A frenectomy is a surgical dental procedure that involves the removal or modification of a frenum, a small fold of tissue that connects one part of the mouth to another. There are two primary types of frenum in the mouth that may require a frenectomy:
Labial Frenectomy: This is the most common type of frenectomy and involves the removal or modification of the labial frenum, which is the thin tissue that connects the upper lip to the gum tissue just above the front teeth. A labial frenectomy is often performed when the frenum is abnormally short or thick, which can cause issues such as a gap between the front teeth (diastema) or gum recession.

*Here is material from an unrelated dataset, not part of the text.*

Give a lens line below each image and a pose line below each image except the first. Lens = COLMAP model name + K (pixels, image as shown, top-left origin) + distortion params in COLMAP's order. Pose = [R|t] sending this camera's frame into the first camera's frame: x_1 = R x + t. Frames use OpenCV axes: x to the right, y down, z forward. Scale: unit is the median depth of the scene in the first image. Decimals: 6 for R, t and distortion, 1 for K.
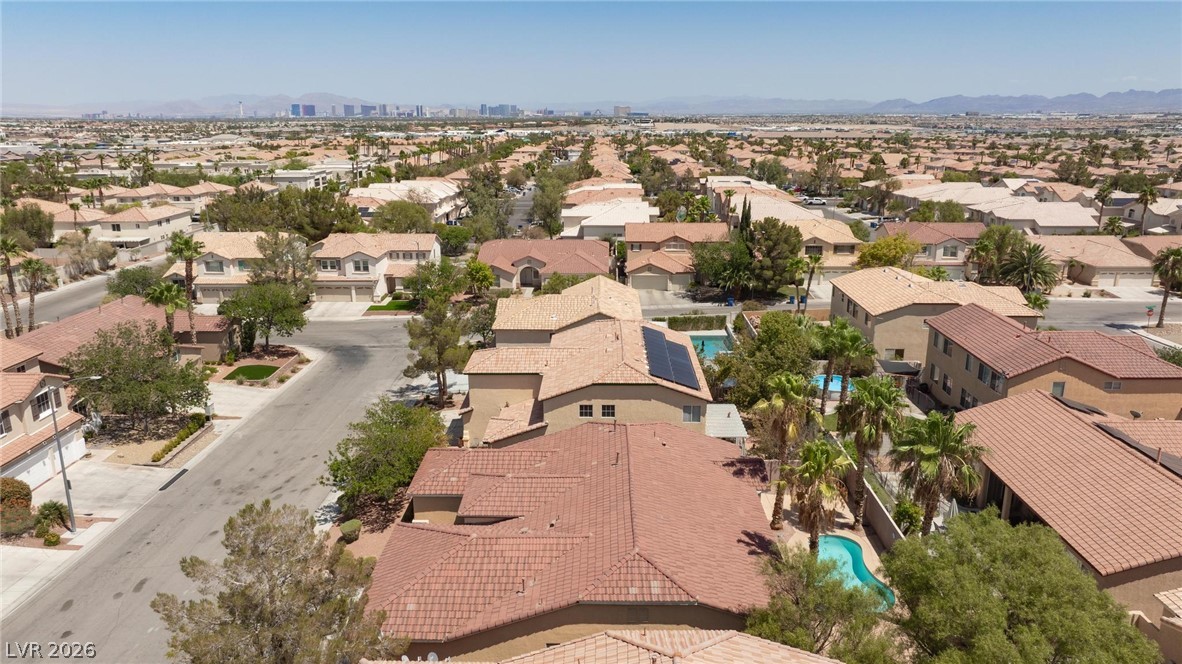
lens RADIAL K [[824.3, 0, 591.0], [0, 824.3, 332.0], [0, 0, 1]] dist [-0.054871, 0.064685]
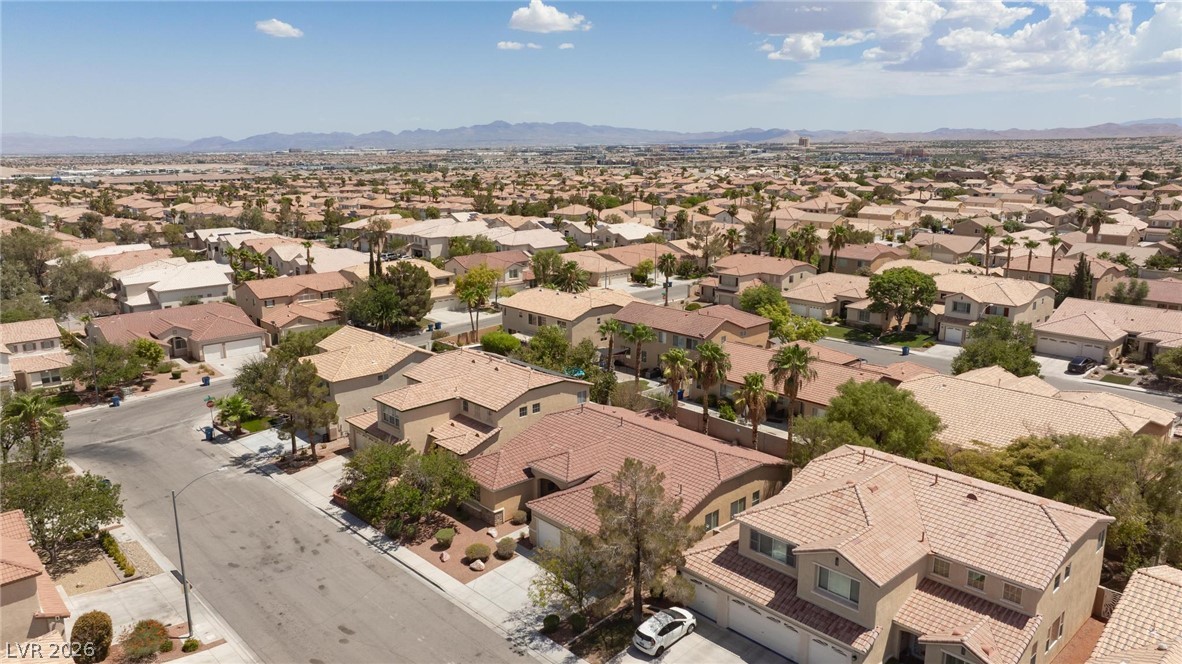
lens RADIAL K [[824.3, 0, 591.0], [0, 824.3, 332.0], [0, 0, 1]] dist [-0.054871, 0.064685]
pose [[0.722993, -0.154921, 0.673261, -0.387171], [0.184139, 0.982492, 0.028336, -0.023644], [-0.665863, 0.103487, 0.738862, -0.037531]]
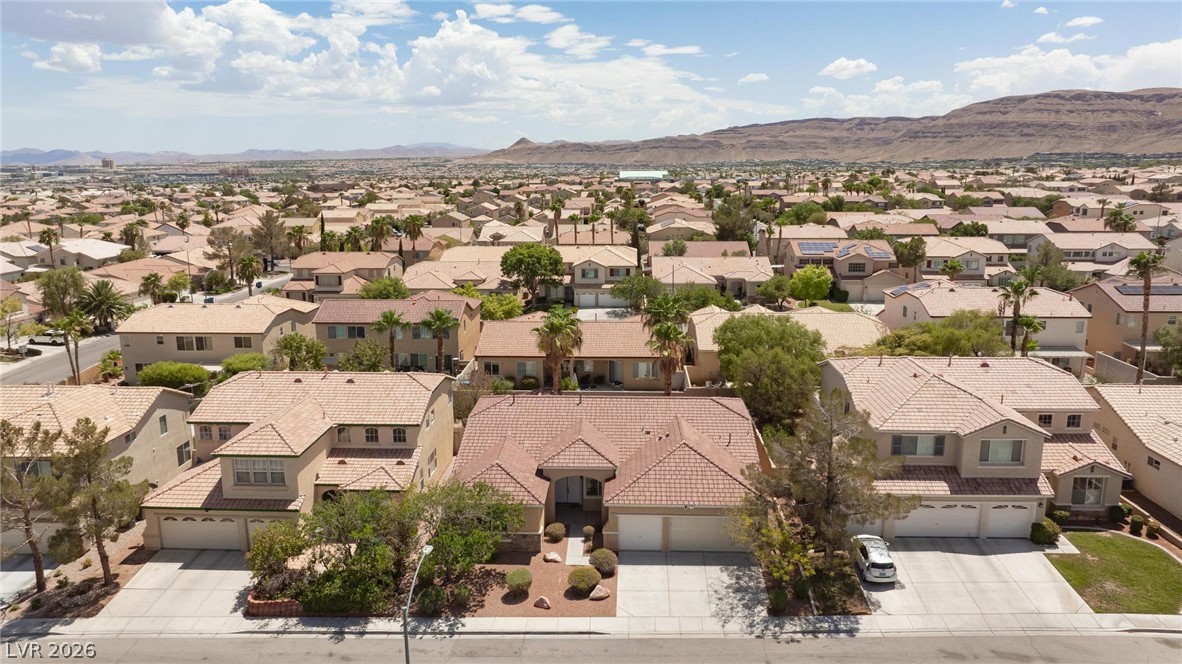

Lingual Frenectomy: This procedure involves the removal or modification of the lingual frenum, which connects the underside of the tongue to the floor of the mouth. A lingual frenectomy may be necessary if the frenum is too short or tight (ankyloglossia or “tongue tie”), restricting the range of motion of the tongue and potentially interfering with speech and oral function.
Frenectomies are relatively straightforward and are typically performed by dentists or oral surgeons. The procedure can often be completed with local anesthesia, and it involves making an incision to remove or release the frenum tissue. After the frenectomy, patients may need to follow post-operative care instructions to ensure proper healing.
Frenectomies are often performed to alleviate functional issues or to prepare the mouth for orthodontic or prosthetic treatment. In the case of a lingual frenectomy, it can also help improve tongue mobility and speech articulation.
Laser frenectomy is a surgical procedure used to remove a frenulum, a small piece of tissue that connects two structures in the body, often in the mouth. This procedure is commonly performed on the lingual frenulum (under the tongue) or the labial frenulum (inside the upper or lower lip).
Laser energy can effectively kill bacteria and sterilize the surgical area as it cuts, reducing the risk of infection. This is especially important in the oral cavity, where infection can lead to complications.